ECLI:NL:RBROT:2025:5486
Rechtbank Rotterdam
- Raadkamer
- Rechtspraak.nl
Beslag op auto en bankrekeningen in strafzaak met persoonlijke omstandigheden van de klager
In deze zaak heeft de Rechtbank Rotterdam op 24 april 2025 uitspraak gedaan in een klaagschrift van een klager, die zich verzet tegen het beslag op zijn auto en bankrekeningen. De klager, vertegenwoordigd door zijn advocaat mr. C.C. Polat, heeft aangevoerd dat er onvoldoende bewijs is voor de verdenking die ten grondslag ligt aan het beslag. De rechtbank heeft vastgesteld dat op 26 november 2024 onder de klager in het kader van een strafvorderlijk onderzoek een Volkswagen Golf en een Apple iPhone in beslag zijn genomen. De rechter-commissaris had eerder een machtiging voor conservatoir beslag afgegeven op de bankrekeningen van de klager. Tijdens de behandeling van het klaagschrift op 10 april 2025 zijn de klager, zijn vader, de advocaat en de officier van justitie gehoord.
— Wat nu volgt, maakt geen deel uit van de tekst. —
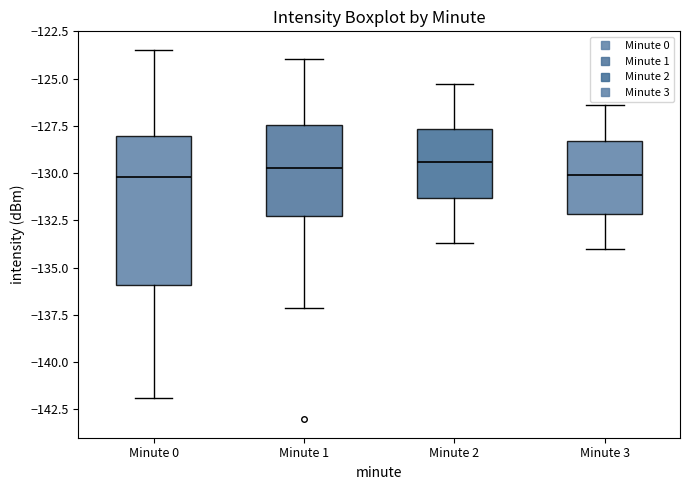

Reading left to right, read every box against the y-axis: the position of its median line, the range the box covers, and the ends of its whiskers. The values are not printed on the chart, so give them approximately, as read against the axis.

Minute 0: median -130.0, box -136.0 to -128.0, whiskers -142.0 to -123.5
Minute 1: median -129.5, box -132.0 to -127.5, whiskers -137.0 to -124.0
Minute 2: median -129.5, box -131.5 to -127.5, whiskers -133.5 to -125.5
Minute 3: median -130.0, box -132.0 to -128.5, whiskers -134.0 to -126.5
De officier van justitie heeft zich verzet tegen teruggave van de inbeslaggenomen voorwerpen, omdat het onderzoek naar de betrokkenheid van de klager bij de strafbare feiten nog niet is afgerond. De rechtbank heeft echter geoordeeld dat het hoogst onwaarschijnlijk is dat de klager een betalingsverplichting zal krijgen ten behoeve van het slachtoffer, en heeft belang gehecht aan de persoonlijke omstandigheden van de klager, die door het beslag in financiële problemen verkeert. De rechtbank heeft het klaagschrift gegrond verklaard voor het beslag op de bankrekeningen en ongegrond voor het beslag op de auto, omdat de vordering tot onttrekking aan het verkeer van de auto reeds was toegewezen. De beslissing is genomen door de meervoudige raadkamer, bestaande uit mr. J.J. Bade, voorzitter, en mrs. W.M. Stolk en J.C. de Vries, rechters, in tegenwoordigheid van griffier mr. S. Hoebe.